Andrew W. Mellon Foundation Post-Doctoral Rome Prize
MARGARET MESERVE
Assistant Professor, Department of History, University of Notre Dame
A Renaissance of News: The Italian Market for Printed Political Information, 1470-1527
“A study of news printing in Italy from its origins in the 1470’s to the sack of Rome in 1527, this book-length project examines Renaissance printed news texts in both Italian and Latin, in verse and in prose, which report or comment more obliquely on current events.  The book will explore the literary strategies Renaissance authors employed to interpret the news and it will also trace connections among authors, editors, printers and the political authorities under whom they worked.  The projects ultimate aim is to redefine our current understanding of printed political discourse in early modern Europe by locating its origins earlier (and further south) than previously imagined.”

Lily Auchincloss Pre-Doctoral Rome Prize
GERARD PASSANNANTE
Department of English, Princeton University
The Inventions of Lucretius
“In a project entitled ‘The Inventions of Lucretius’.  I will link the early material and textual fortunes of Lucretius’ Latin poem De Rerum Natura with key developments in the histories of literature, philosophy and science.

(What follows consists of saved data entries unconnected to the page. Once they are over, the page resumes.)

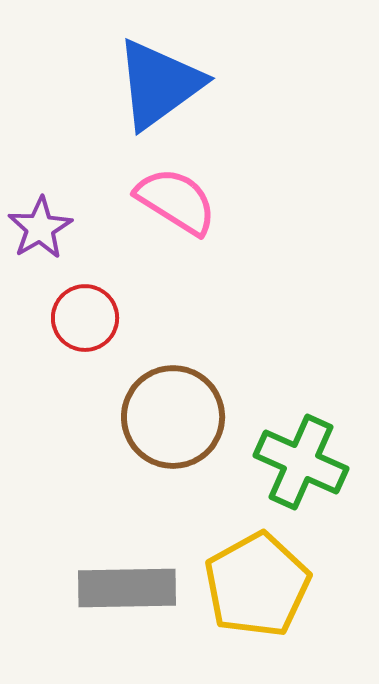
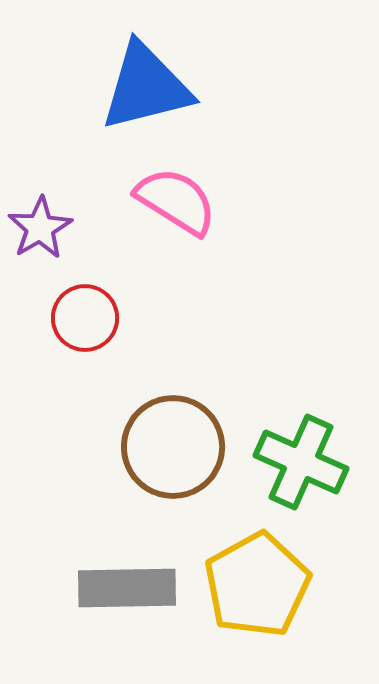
blue triangle: moved 13 px left, 3 px down; rotated 22 degrees clockwise
brown circle: moved 30 px down
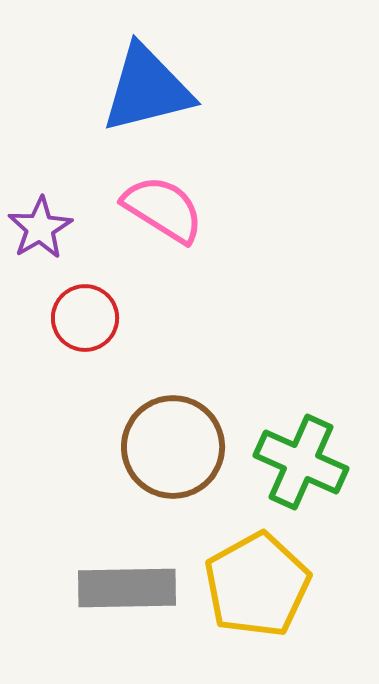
blue triangle: moved 1 px right, 2 px down
pink semicircle: moved 13 px left, 8 px down
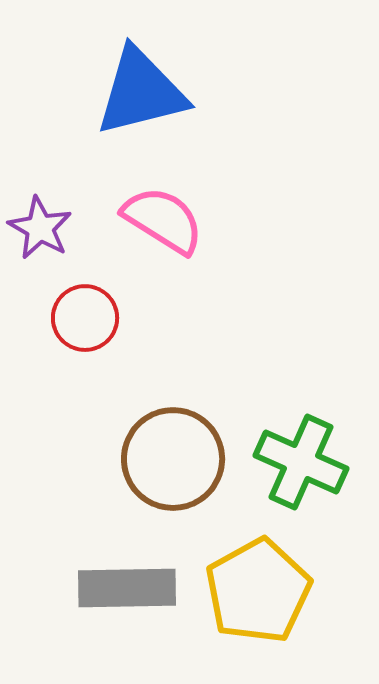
blue triangle: moved 6 px left, 3 px down
pink semicircle: moved 11 px down
purple star: rotated 12 degrees counterclockwise
brown circle: moved 12 px down
yellow pentagon: moved 1 px right, 6 px down
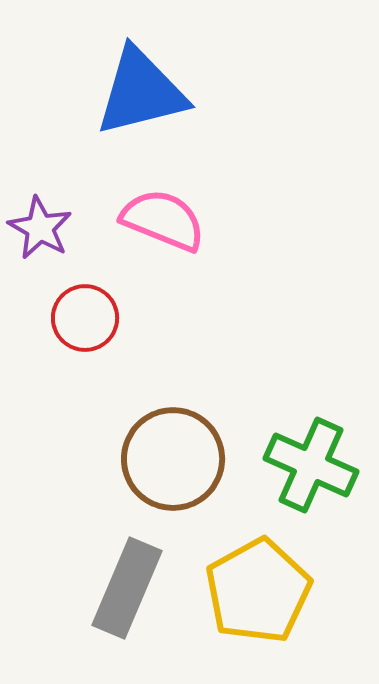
pink semicircle: rotated 10 degrees counterclockwise
green cross: moved 10 px right, 3 px down
gray rectangle: rotated 66 degrees counterclockwise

To complete this project in a meaningful way requires a close study of the Italian manuscripts and early printed editions of the poems in the fifteenth and sixteenth centuries.  A fellowship at the American Academy in Rome would allow me unparalleled access to these rare materials and the time to examine how seemingly minor textual digressions and the response of individual readers have shaped the intellectual history of the Renaissance.  Where De Rerum Natura was both an ancient scientific poem and a product and reflection humanistic practices, I will argue, it occupied a unique and central position between the history of learned readers and the development of philosophy and scientific thinking.”

Phyllis G. Gordan/Samuel H. Kress Foundation Pre-Doctoral Rome Prize
(year one of a two-year fellowship)
GREGORY WALDROP
History of Art Department, University of California, Berkeley
Sight Unseen: Priests and Visual Representation in Early Quattrocento Siena
“Ubiquitous, indispensable, sometimes notorious – priests are ever before the eyes of the faithful in Quattrocento, as central figures of both quotidian spectacle and the Church’s sacramental system.  Visual representations of their priestly mediation have been largely overlooked by art historians.  My dissertation examines priests as depicted subjects and calculated objects of art production and focuses on Sassetta’s Arte della Lana altarpiece (1425) as the site of a remarkable, and hitherto unremarked, display of sacerdotal visual rhetoric.”